(Saved entries)
++++++++++

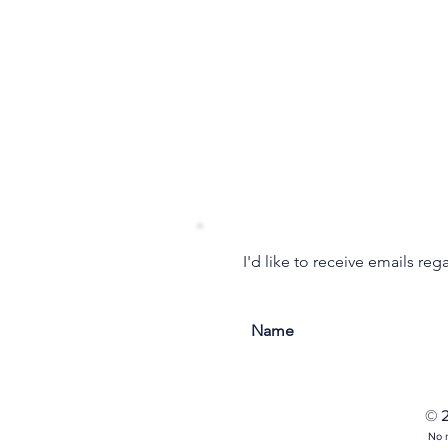
I'd like to receive emails re
© 2
No m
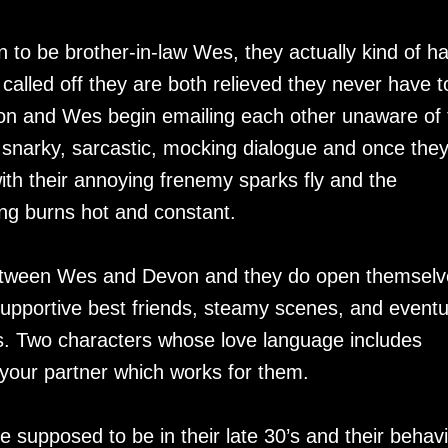
 to be brother-in-law Wes, they actually kind of ha
called off they are both relieved they never have t
on and Wes begin emailing each other unaware of 
 snarky, sarcastic, mocking dialogue and once the
 with their annoying frenemy sparks fly and the
ing burns hot and constant.
 between Wes and Devon and they do open themselv
pportive best friends, steamy scenes, and eventu
. Two characters whose love language includes
 your partner which works for them.
 supposed to be in their late 30’s and their behavi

++++++++++

What to do. Output every line of the data above word for word, leaving out the pictures.

Output.
I'd like to receive emails re
© 2
No m
 to be brother-in-law Wes, they actually kind of ha
called off they are both relieved they never have t
on and Wes begin emailing each other unaware of 
 snarky, sarcastic, mocking dialogue and once the
 with their annoying frenemy sparks fly and the
ing burns hot and constant.
 between Wes and Devon and they do open themselv
pportive best friends, steamy scenes, and eventu
. Two characters whose love language includes
 your partner which works for them.
 supposed to be in their late 30’s and their behavi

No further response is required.